[EXCERPTED DATA]
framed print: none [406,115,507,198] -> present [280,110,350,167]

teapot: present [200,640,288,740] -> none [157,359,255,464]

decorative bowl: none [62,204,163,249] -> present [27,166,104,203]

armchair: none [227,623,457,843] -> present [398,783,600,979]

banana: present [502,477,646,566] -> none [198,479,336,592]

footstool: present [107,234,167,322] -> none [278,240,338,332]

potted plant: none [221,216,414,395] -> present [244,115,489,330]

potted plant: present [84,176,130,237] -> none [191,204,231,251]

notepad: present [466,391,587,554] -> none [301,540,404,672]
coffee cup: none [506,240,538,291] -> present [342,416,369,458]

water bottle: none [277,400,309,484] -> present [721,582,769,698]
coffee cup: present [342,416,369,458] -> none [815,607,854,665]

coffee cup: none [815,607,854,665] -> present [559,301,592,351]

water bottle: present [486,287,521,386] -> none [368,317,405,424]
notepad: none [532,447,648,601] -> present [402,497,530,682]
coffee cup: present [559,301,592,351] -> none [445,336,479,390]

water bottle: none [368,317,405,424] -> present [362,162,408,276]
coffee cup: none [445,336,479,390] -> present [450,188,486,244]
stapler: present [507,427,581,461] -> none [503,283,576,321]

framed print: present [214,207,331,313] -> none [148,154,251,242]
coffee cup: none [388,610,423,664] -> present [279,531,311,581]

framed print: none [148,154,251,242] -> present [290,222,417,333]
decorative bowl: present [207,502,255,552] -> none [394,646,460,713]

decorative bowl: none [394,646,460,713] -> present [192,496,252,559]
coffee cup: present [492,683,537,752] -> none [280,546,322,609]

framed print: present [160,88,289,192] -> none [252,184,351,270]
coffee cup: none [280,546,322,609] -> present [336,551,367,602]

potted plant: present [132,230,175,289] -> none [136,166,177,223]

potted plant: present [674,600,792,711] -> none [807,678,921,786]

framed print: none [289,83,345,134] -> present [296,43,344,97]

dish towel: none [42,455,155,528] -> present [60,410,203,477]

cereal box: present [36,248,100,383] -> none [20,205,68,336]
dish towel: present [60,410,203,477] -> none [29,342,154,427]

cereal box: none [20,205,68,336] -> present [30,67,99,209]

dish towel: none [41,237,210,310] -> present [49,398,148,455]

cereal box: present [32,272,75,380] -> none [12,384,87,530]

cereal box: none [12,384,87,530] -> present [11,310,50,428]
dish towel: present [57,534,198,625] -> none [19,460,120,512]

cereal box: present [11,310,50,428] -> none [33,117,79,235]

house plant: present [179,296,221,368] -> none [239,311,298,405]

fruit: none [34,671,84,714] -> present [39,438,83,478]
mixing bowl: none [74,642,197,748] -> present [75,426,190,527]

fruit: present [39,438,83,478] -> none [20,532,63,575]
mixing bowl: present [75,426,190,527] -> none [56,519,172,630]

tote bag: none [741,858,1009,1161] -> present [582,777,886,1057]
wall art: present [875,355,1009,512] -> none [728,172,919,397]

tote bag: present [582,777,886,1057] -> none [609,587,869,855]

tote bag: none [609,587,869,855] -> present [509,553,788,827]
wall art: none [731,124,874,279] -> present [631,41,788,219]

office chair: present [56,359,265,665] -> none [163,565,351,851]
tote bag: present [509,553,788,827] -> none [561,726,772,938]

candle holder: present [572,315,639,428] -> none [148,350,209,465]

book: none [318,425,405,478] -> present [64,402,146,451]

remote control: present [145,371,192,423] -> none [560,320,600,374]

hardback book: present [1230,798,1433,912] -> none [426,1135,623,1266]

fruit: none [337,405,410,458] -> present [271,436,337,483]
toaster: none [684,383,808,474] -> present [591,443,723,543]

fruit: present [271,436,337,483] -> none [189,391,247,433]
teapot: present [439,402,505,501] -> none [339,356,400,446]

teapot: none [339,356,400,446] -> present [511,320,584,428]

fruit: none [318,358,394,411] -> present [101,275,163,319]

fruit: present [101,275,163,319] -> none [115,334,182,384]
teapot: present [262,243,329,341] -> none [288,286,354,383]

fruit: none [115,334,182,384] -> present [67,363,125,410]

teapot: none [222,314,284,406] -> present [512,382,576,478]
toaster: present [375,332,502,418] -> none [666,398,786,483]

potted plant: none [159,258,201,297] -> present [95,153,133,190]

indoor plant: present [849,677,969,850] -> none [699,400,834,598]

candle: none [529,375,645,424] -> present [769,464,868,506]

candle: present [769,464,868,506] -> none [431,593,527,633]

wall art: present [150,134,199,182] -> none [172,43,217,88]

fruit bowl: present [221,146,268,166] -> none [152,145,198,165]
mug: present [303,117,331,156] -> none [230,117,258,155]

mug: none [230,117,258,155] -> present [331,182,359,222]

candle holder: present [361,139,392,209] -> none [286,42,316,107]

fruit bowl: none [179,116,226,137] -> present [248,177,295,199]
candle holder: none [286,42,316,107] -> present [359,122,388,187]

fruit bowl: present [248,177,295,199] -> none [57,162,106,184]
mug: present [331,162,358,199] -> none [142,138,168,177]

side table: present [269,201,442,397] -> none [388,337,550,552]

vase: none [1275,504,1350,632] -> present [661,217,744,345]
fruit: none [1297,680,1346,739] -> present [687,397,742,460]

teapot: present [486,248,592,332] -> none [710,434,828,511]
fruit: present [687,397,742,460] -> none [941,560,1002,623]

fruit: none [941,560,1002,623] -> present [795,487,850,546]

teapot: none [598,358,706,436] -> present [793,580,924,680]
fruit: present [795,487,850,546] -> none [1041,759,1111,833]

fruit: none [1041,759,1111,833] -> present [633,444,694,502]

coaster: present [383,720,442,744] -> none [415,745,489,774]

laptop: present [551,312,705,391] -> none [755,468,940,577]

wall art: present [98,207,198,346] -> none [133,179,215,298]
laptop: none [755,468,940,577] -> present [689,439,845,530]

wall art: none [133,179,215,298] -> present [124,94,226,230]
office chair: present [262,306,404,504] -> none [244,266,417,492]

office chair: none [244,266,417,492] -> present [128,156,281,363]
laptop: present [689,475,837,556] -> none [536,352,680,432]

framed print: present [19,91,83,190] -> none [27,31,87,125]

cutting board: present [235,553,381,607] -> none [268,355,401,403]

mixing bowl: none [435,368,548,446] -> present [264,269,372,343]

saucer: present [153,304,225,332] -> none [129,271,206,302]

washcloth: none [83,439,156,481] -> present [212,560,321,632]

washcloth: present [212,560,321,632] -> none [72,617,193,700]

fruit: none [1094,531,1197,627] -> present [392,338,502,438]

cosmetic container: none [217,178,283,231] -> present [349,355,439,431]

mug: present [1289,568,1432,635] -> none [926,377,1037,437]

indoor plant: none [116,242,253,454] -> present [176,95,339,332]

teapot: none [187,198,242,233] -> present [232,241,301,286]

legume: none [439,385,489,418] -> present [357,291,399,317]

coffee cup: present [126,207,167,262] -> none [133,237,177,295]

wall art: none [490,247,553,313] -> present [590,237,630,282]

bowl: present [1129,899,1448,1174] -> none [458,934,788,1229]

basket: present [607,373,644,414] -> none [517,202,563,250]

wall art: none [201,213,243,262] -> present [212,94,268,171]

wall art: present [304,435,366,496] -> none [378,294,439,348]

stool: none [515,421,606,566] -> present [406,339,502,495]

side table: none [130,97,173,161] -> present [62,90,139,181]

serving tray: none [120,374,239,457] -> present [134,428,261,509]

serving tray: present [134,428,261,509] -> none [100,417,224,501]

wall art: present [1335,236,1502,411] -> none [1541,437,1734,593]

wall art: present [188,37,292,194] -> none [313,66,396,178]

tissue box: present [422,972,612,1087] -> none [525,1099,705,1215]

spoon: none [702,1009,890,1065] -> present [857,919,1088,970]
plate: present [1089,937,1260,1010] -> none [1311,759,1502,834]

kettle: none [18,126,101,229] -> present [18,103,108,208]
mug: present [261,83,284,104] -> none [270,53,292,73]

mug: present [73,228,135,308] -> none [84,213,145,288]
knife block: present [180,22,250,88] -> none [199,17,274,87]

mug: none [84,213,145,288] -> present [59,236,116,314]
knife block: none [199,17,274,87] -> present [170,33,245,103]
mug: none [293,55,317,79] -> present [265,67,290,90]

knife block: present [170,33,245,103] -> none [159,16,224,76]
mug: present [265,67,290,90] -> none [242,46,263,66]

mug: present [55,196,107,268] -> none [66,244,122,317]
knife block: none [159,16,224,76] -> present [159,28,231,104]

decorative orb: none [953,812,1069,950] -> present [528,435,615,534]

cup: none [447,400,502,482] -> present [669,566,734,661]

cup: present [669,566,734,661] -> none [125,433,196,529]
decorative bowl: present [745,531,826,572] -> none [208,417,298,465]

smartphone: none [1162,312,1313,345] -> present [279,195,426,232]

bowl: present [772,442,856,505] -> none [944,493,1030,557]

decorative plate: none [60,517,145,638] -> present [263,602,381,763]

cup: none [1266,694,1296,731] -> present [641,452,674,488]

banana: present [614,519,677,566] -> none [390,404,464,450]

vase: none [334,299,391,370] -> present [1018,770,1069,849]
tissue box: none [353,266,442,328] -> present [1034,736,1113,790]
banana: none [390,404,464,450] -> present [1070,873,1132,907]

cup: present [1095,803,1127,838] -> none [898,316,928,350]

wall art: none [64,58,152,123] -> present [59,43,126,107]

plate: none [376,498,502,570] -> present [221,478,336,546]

[TO-DO ITEM]
Please transcribe only the lines in the records above running from the line that has "side table: none" through the line that has "smartphone: none [1162,312,1313,345]", both included, exactly as they appear.

[TASK OUTPUT]
side table: none [130,97,173,161] -> present [62,90,139,181]

serving tray: none [120,374,239,457] -> present [134,428,261,509]

serving tray: present [134,428,261,509] -> none [100,417,224,501]

wall art: present [1335,236,1502,411] -> none [1541,437,1734,593]

wall art: present [188,37,292,194] -> none [313,66,396,178]

tissue box: present [422,972,612,1087] -> none [525,1099,705,1215]

spoon: none [702,1009,890,1065] -> present [857,919,1088,970]
plate: present [1089,937,1260,1010] -> none [1311,759,1502,834]

kettle: none [18,126,101,229] -> present [18,103,108,208]
mug: present [261,83,284,104] -> none [270,53,292,73]

mug: present [73,228,135,308] -> none [84,213,145,288]
knife block: present [180,22,250,88] -> none [199,17,274,87]

mug: none [84,213,145,288] -> present [59,236,116,314]
knife block: none [199,17,274,87] -> present [170,33,245,103]
mug: none [293,55,317,79] -> present [265,67,290,90]

knife block: present [170,33,245,103] -> none [159,16,224,76]
mug: present [265,67,290,90] -> none [242,46,263,66]

mug: present [55,196,107,268] -> none [66,244,122,317]
knife block: none [159,16,224,76] -> present [159,28,231,104]

decorative orb: none [953,812,1069,950] -> present [528,435,615,534]

cup: none [447,400,502,482] -> present [669,566,734,661]

cup: present [669,566,734,661] -> none [125,433,196,529]
decorative bowl: present [745,531,826,572] -> none [208,417,298,465]

smartphone: none [1162,312,1313,345] -> present [279,195,426,232]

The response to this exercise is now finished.